EXERCISE REQUIREMENTS: Rewrite the text of the entries below, replacing every occurrence of "giorni" with "giorni lavorativi" and changing nothing else. Leave out the pictures.

EXERCISE MATERIALS:
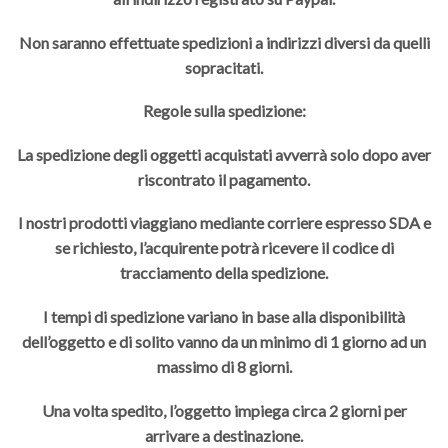
Non saranno effettuate spedizioni a indirizzi diversi da quelli
sopracitati.
Regole sulla spedizione:
La spedizione degli oggetti acquistati avverrà solo dopo aver
riscontrato il pagamento.
I nostri prodotti viaggiano mediante corriere espresso SDA e
se richiesto, l’acquirente potrà ricevere il codice di
tracciamento della spedizione.
I tempi di spedizione variano in base alla disponibilità
dell’oggetto e di solito vanno da un minimo di 1 giorno ad un
massimo di 8 giorni.
Una volta spedito, l’oggetto impiega circa 2 giorni per
arrivare a destinazione.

REPLY TO THE EXERCISE:
Non saranno effettuate spedizioni a indirizzi diversi da quelli
sopracitati.
Regole sulla spedizione:
La spedizione degli oggetti acquistati avverrà solo dopo aver
riscontrato il pagamento.
I nostri prodotti viaggiano mediante corriere espresso SDA e
se richiesto, l’acquirente potrà ricevere il codice di
tracciamento della spedizione.
I tempi di spedizione variano in base alla disponibilità
dell’oggetto e di solito vanno da un minimo di 1 giorno ad un
massimo di 8 giorni lavorativi.
Una volta spedito, l’oggetto impiega circa 2 giorni lavorativi per
arrivare a destinazione.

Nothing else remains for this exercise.